Characterization of PWS SD iPSC lines. (A) Immunocytochemistry for the pluripotency markers NANOG, SSEA-4, TRA1-80 and TRA1-81. Cell nuclei were counterstained with DAPI. Scale bar = 100 μm. (B) Expression of genes within 15q11–q13 region iPSCs to confirm deletion in PWS SD iPSCs. GAPDH was used as en endogenous control, and data were normalized to NML 1-0 iPSCs. (C) Methylation analysis of PWS-IC within SNPRN, using a methylation-sensitive restriction endonuclease quantitative PCR assay, confirming the maintenance of genomic imprinting at the PWS-IC following reprogramming in PWS SD iPSCs.
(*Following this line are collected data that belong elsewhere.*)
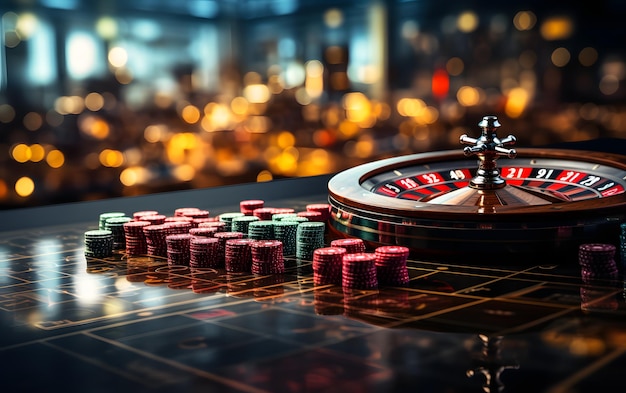
The image size is (626, 393). Identify the location of windows. (48, 64), (74, 64), (364, 53), (212, 57), (145, 56), (297, 56).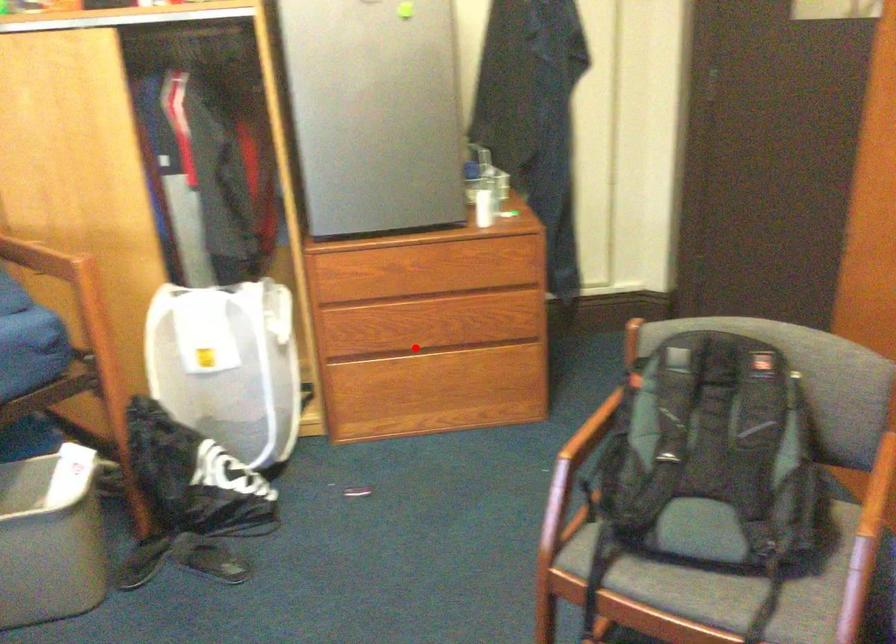
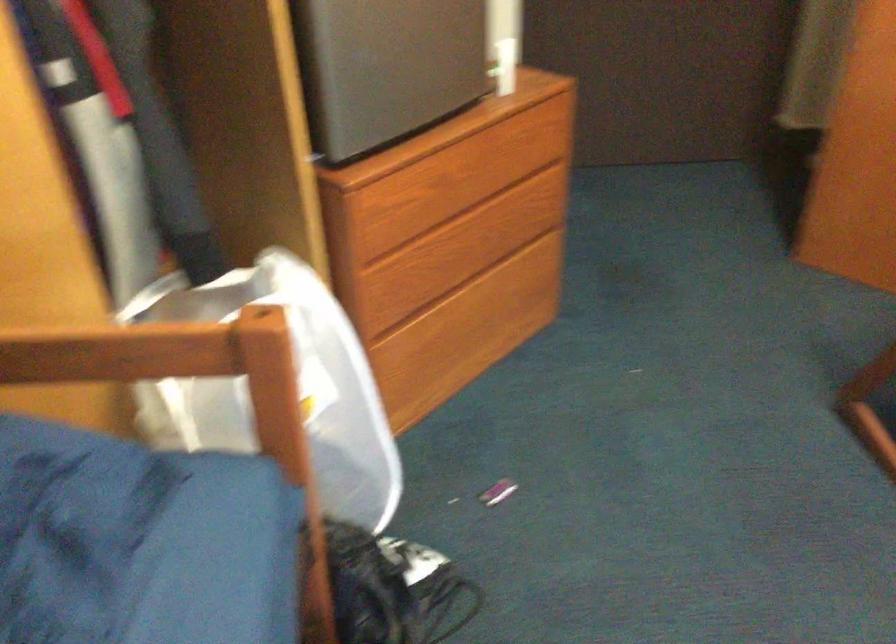
Find the pixel in the second image that matches the highlighted location in the first image.

(451, 279)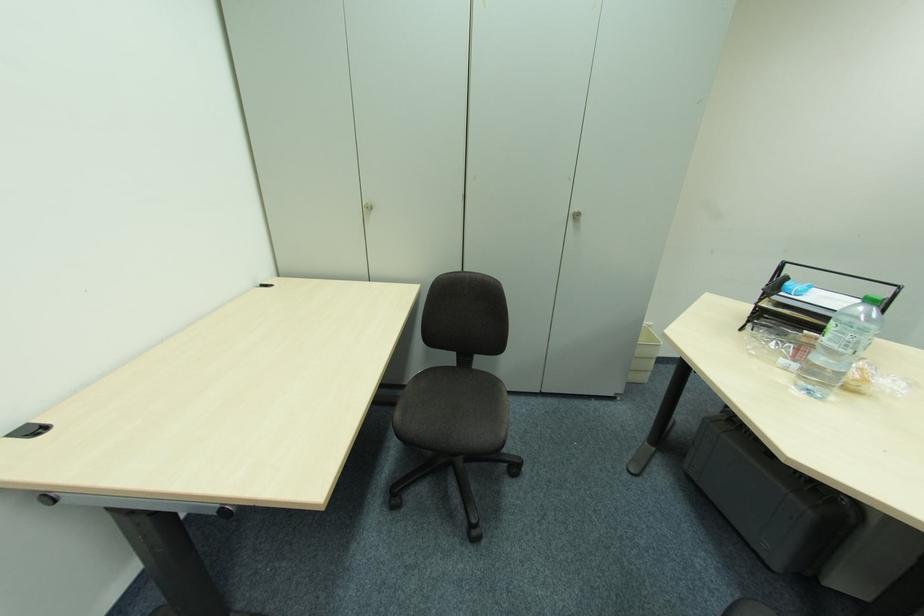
PWS del 1-7 and AS del 1-0 iPSCs were used as controls. Percent methylation was reported plus or minus the SD of three replicates.

Figure 3.

Imprinting of paternal UBE3A in non-neuronal cells. (A) Gene expression analysis of SNORD115 snoRNAs in iPSCs by qRT–PCR. GAPDH was used as an endogenous control, and data were normalized to NML 1-0 10 week neurons. (B) Analysis of UBE3A-ATS expression in PWS SD iPSCs. RT-19 primers were used to analyze the expression of the UBE3A-ATS (13), and GAPDH was used as a control. NML 1-0 10 week neurons were used as a positive control, since the UBE3A-ATS is exclusively expressed in neurons. (C) Expression analysis of UBE3A in iPSCs. GAPDH was used as an endogenous control, and data were normalized to NML 1-0 iPSCs. PWS del 1-7 and AS del 1-0 iPSCs were used as controls. (D) Allele-specific RT–PCR showed equal expression of UBE3A in NML 1-0 iPSCs. In PWS SD iPSCs, the paternal UBE3A is repressed while UBE3A-ATS is expressed (S = sense, ATS = antisense and GM = genomic DNA). (E) RNA FISH using a riboprobe that specifically detects UBE3A sense transcripts (green) and a BAC probe that detects SNORD115 transcripts (red). UBE3A is actively transcribed from both alleles, and SNORD115 transcripts are not detected in NML 1-0 iPSCs. Scale bars = 5 μm. In PWS SD iPSCs, 83% of SNORD115-positive nuclei showed monoallelic expression of UBE3A and 17% of that showed biallelic expression of UBE3A, as indicated by the asterisk.

Figure 4.

SNRPN upstream exon usage in PWS SD iPSCs neurons. (A) Map showing the organization of upstream SNURF-SNRPN exons (34). Upstream exons U1B, U1Bʹ, U1A and U2 are largely neuron specific, as indicated by the bracket. Exon U4 is expressed at low levels in a variety of tissues, including iPSCs. It is unclear whether U3 and U5 are brain specific. The location of the PWS-IC is indicated by a half-filled circle. (B) Immunocytochemistry for the neural marker MAP2 in PWS SD 2-8 10 week neurons. Cell nuclei were counterstained with DAPI. Scale bar = 100 μm. (C) Expression analysis of upstream SNRPN exons. GAPDH was used as an endogenous control, and data were normalized to NML 1-0 10 week neurons, since these exons are predominately expressed in neurons.

Figure 5.

Topotecan is less effective in repressing the UBE3A-ATS in PWS SD neurons. Relative expression of SNORD115 by qRT–PCR in 10 week neurons derived from PWS SD and AS iPSC lines treated with various concentrations of Topotecan. GAPDH was used as an endogenous control. **P-value ≤ 0.05.